Task inputs:
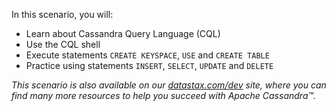 In this scenario, you will:

* Learn about Cassandra Query Language (CQL)
* Use the CQL shell
* Execute statements `CREATE KEYSPACE`, `USE` and `CREATE TABLE`
* Practice using statements `INSERT`, `SELECT`, `UPDATE` and `DELETE`

_This scenario is also available on our [datastax.com/dev](https://www.datastax.com/learn/cassandra-fundamentals/cql) site, where you can find many more resources to help you succeed with Apache Cassandra™._
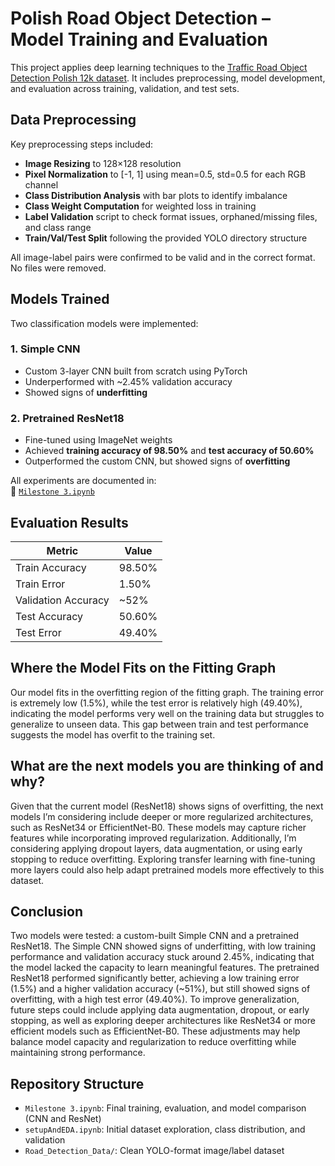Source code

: 
# Polish Road Object Detection – Model Training and Evaluation

This project applies deep learning techniques to the [Traffic Road Object Detection Polish 12k dataset](https://www.kaggle.com/datasets/mikoajkoek/traffic-road-object-detection-polish-12k). It includes preprocessing, model development, and evaluation across training, validation, and test sets.

## Data Preprocessing

Key preprocessing steps included:

- **Image Resizing** to 128×128 resolution
- **Pixel Normalization** to [-1, 1] using mean=0.5, std=0.5 for each RGB channel
- **Class Distribution Analysis** with bar plots to identify imbalance
- **Class Weight Computation** for weighted loss in training
- **Label Validation** script to check format issues, orphaned/missing files, and class range
- **Train/Val/Test Split** following the provided YOLO directory structure

All image-label pairs were confirmed to be valid and in the correct format. No files were removed.

## Models Trained

Two classification models were implemented:

### 1. Simple CNN

- Custom 3-layer CNN built from scratch using PyTorch
- Underperformed with ~2.45% validation accuracy
- Showed signs of **underfitting**

### 2. Pretrained ResNet18

- Fine-tuned using ImageNet weights
- Achieved **training accuracy of 98.50%** and **test accuracy of 50.60%**
- Outperformed the custom CNN, but showed signs of **overfitting**

All experiments are documented in:  
📓 [`Milestone 3.ipynb`](./Milestone%203.ipynb)

## Evaluation Results

| Metric           | Value    |
|------------------|----------|
| Train Accuracy   | 98.50%   |
| Train Error      | 1.50%    |
| Validation Accuracy | ~52%  |
| Test Accuracy    | 50.60%   |
| Test Error       | 49.40%   |


## Where the Model Fits on the Fitting Graph

Our model fits in the overfitting region of the fitting graph. The training error is extremely low (1.5%), while the test error is relatively high (49.40%), indicating the model performs very well on the training data but struggles to generalize to unseen data. This gap between train and test performance suggests the model has overfit to the training set.

## What are the next models you are thinking of and why?

Given that the current model (ResNet18) shows signs of overfitting, the next models I’m considering include deeper or more regularized architectures, such as ResNet34 or EfficientNet-B0. These models may capture richer features while incorporating improved regularization. Additionally, I’m considering applying dropout layers, data augmentation, or using early stopping to reduce overfitting. Exploring transfer learning with fine-tuning more layers could also help adapt pretrained models more effectively to this dataset.

## Conclusion

Two models were tested: a custom-built Simple CNN and a pretrained ResNet18. The Simple CNN showed signs of underfitting, with low training performance and validation accuracy stuck around 2.45%, indicating that the model lacked the capacity to learn meaningful features. The pretrained ResNet18 performed significantly better, achieving a low training error (1.5%) and a higher validation accuracy (~51%), but still showed signs of overfitting, with a high test error (49.40%). To improve generalization, future steps could include applying data augmentation, dropout, or early stopping, as well as exploring deeper architectures like ResNet34 or more efficient models such as EfficientNet-B0. These adjustments may help balance model capacity and regularization to reduce overfitting while maintaining strong performance.

## Repository Structure

- `Milestone 3.ipynb`: Final training, evaluation, and model comparison (CNN and ResNet)
- `setupAndEDA.ipynb`: Initial dataset exploration, class distribution, and validation
- `Road_Detection_Data/`: Clean YOLO-format image/label dataset

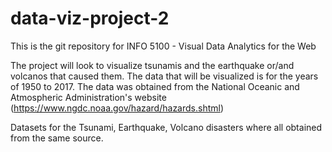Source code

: # data-viz-project-2

This is the git repository for INFO 5100 - Visual Data Analytics for the Web

The project will look to visualize tsunamis and the earthquake or/and volcanos that caused them. The data that will be visualized is for the years of 1950 to 2017. The data was obtained from the National Oceanic and Atmospheric Administration's website (https://www.ngdc.noaa.gov/hazard/hazards.shtml)

Datasets for the Tsunami, Earthquake, Volcano disasters where all obtained from the same source.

Written task: Return the entries above exactly as they appear. Pictures should not be copied.

Exercise response:
 In this scenario, you will:

* Learn about Cassandra Query Language (CQL)
* Use the CQL shell
* Execute statements `CREATE KEYSPACE`, `USE` and `CREATE TABLE`
* Practice using statements `INSERT`, `SELECT`, `UPDATE` and `DELETE`

_This scenario is also available on our [datastax.com/dev](https://www.datastax.com/learn/cassandra-fundamentals/cql) site, where you can find many more resources to help you succeed with Apache Cassandra™._
Source code

: 
# Polish Road Object Detection – Model Training and Evaluation

This project applies deep learning techniques to the [Traffic Road Object Detection Polish 12k dataset](https://www.kaggle.com/datasets/mikoajkoek/traffic-road-object-detection-polish-12k). It includes preprocessing, model development, and evaluation across training, validation, and test sets.

## Data Preprocessing

Key preprocessing steps included:

- **Image Resizing** to 128×128 resolution
- **Pixel Normalization** to [-1, 1] using mean=0.5, std=0.5 for each RGB channel
- **Class Distribution Analysis** with bar plots to identify imbalance
- **Class Weight Computation** for weighted loss in training
- **Label Validation** script to check format issues, orphaned/missing files, and class range
- **Train/Val/Test Split** following the provided YOLO directory structure

All image-label pairs were confirmed to be valid and in the correct format. No files were removed.

## Models Trained

Two classification models were implemented:

### 1. Simple CNN

- Custom 3-layer CNN built from scratch using PyTorch
- Underperformed with ~2.45% validation accuracy
- Showed signs of **underfitting**

### 2. Pretrained ResNet18

- Fine-tuned using ImageNet weights
- Achieved **training accuracy of 98.50%** and **test accuracy of 50.60%**
- Outperformed the custom CNN, but showed signs of **overfitting**

All experiments are documented in:  
📓 [`Milestone 3.ipynb`](./Milestone%203.ipynb)

## Evaluation Results

| Metric           | Value    |
|------------------|----------|
| Train Accuracy   | 98.50%   |
| Train Error      | 1.50%    |
| Validation Accuracy | ~52%  |
| Test Accuracy    | 50.60%   |
| Test Error       | 49.40%   |


## Where the Model Fits on the Fitting Graph

Our model fits in the overfitting region of the fitting graph. The training error is extremely low (1.5%), while the test error is relatively high (49.40%), indicating the model performs very well on the training data but struggles to generalize to unseen data. This gap between train and test performance suggests the model has overfit to the training set.

## What are the next models you are thinking of and why?

Given that the current model (ResNet18) shows signs of overfitting, the next models I’m considering include deeper or more regularized architectures, such as ResNet34 or EfficientNet-B0. These models may capture richer features while incorporating improved regularization. Additionally, I’m considering applying dropout layers, data augmentation, or using early stopping to reduce overfitting. Exploring transfer learning with fine-tuning more layers could also help adapt pretrained models more effectively to this dataset.

## Conclusion

Two models were tested: a custom-built Simple CNN and a pretrained ResNet18. The Simple CNN showed signs of underfitting, with low training performance and validation accuracy stuck around 2.45%, indicating that the model lacked the capacity to learn meaningful features. The pretrained ResNet18 performed significantly better, achieving a low training error (1.5%) and a higher validation accuracy (~51%), but still showed signs of overfitting, with a high test error (49.40%). To improve generalization, future steps could include applying data augmentation, dropout, or early stopping, as well as exploring deeper architectures like ResNet34 or more efficient models such as EfficientNet-B0. These adjustments may help balance model capacity and regularization to reduce overfitting while maintaining strong performance.

## Repository Structure

- `Milestone 3.ipynb`: Final training, evaluation, and model comparison (CNN and ResNet)
- `setupAndEDA.ipynb`: Initial dataset exploration, class distribution, and validation
- `Road_Detection_Data/`: Clean YOLO-format image/label dataset

Source code

: # data-viz-project-2

This is the git repository for INFO 5100 - Visual Data Analytics for the Web

The project will look to visualize tsunamis and the earthquake or/and volcanos that caused them. The data that will be visualized is for the years of 1950 to 2017. The data was obtained from the National Oceanic and Atmospheric Administration's website (https://www.ngdc.noaa.gov/hazard/hazards.shtml)

Datasets for the Tsunami, Earthquake, Volcano disasters where all obtained from the same source.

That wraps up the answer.